Thursday, June 7, 2012

Making changes...

This week has been a little difficult for me.  I've been making some changes, doing a lot of thinking, making some plans.  As some of you may know, I have been struggling with my weight for the past 7 years. It's very closely related to circumstances in my life at that time that I internalized and never really dealt with so that I could move on. I've held onto a lot of guilt, a lot of sadness, a lot of regret. It's time to really allow myself to heal. Way past time.

I have so much to be thankful for in my life. So much to celebrate.  So much life to live and dreams left to realize.  It has taken me a long time to get to this place, this place where I feel that I can accept who I am now, forgive myself for mistakes I've made, and finally really move forward.  I generally don't write things like this on the blog, I usually keep these things for my personal journal or for conversations with close friends, but I feel like it's important to just get it out into the universe.  So this is me closing the door on the past and allowing the present to fill me up so that I can look forward to the future.

This week I celebrated the would've been birthday of an amazing friend that I lost 7 years ago.  An event that started a spiral in my life where I just lost control of who I was, where I wanted to be, and I lost my sense of self-worth and my purpose.  I was in a relationship that damaged me emotionally, but because I was already in a place of emptiness and sadness because of the loss I was feeling, I didn't realize it until it was far too late.  I made choices that caused pain to me, to my family, to my children.  And while I did take action back then to fix our environment, I didn't take the time to fix myself too.  Knowing that this 7 year "anniversary" of sorts was coming up, was kind of a wake up call for me.  While I've been happy and doing okay, I know I haven't been 100% myself.  I wasn't living life to the fullest, which I know would have disappointed my friend to know.  So I've been working on it.  Slowly trying to knock down the walls I've been building up over the years and I'm feeling much more like me than I have in a long time.

Its time to put me more at the top of my list rather than the very bottom, and I'm happy to say that I'm on my way up.  Not going to be an easy journey, or one that will not have it's setbacks but I'm ready to face the challenge.  Baby steps. While this may sound like a silly step, it is definitely a step in the right direction for me- this week I gave up my soda habit.  I'm on day #3.  And it's hard.  Headaches and cravings, and just kind of a slump in energy from not having all that caffeine every day.  Not to mention an overall grouchiness ;-), but I'm doing it.  I need these kinds of changes to help me get stronger, get healthier, get refocused.  I'm already noticing that I don't crave sugary foods as much as I have in the past.  I'm hoping that part of it sticks around! Definitely ready to kiss these headaches good-bye though!
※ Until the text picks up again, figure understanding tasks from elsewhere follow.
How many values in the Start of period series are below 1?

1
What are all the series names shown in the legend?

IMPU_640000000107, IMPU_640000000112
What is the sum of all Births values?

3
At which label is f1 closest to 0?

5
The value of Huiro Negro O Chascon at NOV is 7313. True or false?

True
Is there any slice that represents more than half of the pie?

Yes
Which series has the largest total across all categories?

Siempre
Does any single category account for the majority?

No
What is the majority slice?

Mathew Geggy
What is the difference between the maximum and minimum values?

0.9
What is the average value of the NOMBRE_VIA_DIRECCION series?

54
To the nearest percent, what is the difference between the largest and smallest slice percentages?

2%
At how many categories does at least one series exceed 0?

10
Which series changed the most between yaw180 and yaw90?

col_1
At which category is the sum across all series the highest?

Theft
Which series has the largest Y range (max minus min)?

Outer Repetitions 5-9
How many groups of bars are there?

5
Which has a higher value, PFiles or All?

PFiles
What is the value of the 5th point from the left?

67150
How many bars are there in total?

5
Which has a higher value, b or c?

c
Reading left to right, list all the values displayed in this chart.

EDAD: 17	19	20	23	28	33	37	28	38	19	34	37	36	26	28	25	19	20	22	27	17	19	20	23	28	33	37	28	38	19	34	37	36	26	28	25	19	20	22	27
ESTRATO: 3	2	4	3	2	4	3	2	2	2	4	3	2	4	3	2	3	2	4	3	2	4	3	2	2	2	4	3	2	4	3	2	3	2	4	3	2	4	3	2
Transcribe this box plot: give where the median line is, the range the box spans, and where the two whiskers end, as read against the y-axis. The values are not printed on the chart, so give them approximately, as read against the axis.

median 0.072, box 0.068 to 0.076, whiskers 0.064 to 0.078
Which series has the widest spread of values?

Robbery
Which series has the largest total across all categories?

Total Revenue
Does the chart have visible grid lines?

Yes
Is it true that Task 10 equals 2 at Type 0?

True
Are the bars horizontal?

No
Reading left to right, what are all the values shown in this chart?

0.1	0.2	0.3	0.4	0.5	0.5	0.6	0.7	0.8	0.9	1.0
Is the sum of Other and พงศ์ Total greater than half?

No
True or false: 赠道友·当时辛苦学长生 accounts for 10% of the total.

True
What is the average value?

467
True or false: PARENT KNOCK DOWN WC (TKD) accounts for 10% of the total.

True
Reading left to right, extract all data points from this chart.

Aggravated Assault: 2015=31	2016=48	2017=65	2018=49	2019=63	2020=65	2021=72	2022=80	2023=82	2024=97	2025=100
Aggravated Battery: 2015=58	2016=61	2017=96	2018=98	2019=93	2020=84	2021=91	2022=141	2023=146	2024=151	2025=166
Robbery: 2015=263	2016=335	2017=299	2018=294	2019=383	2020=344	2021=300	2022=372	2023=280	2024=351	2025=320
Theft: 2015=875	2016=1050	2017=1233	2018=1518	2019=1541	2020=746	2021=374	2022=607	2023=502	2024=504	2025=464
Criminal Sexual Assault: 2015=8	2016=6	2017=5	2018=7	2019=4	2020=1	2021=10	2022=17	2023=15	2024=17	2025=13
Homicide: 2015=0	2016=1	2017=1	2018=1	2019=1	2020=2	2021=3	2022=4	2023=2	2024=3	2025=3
Anyway, thank you for letting me get it out there, and for bearing with me as I go through this process- you may see more posts like this one from me.  I do appreciate the support and encouragement and I promise I'll be back *hopefully* tomorrow with some fun stuff :-)

 

1 comment:

  1. I am so proud of you! You deserve to always be at the top of your list, and I'm so glad you're starting to forgive yourself. I'm here for you if you need anything at all!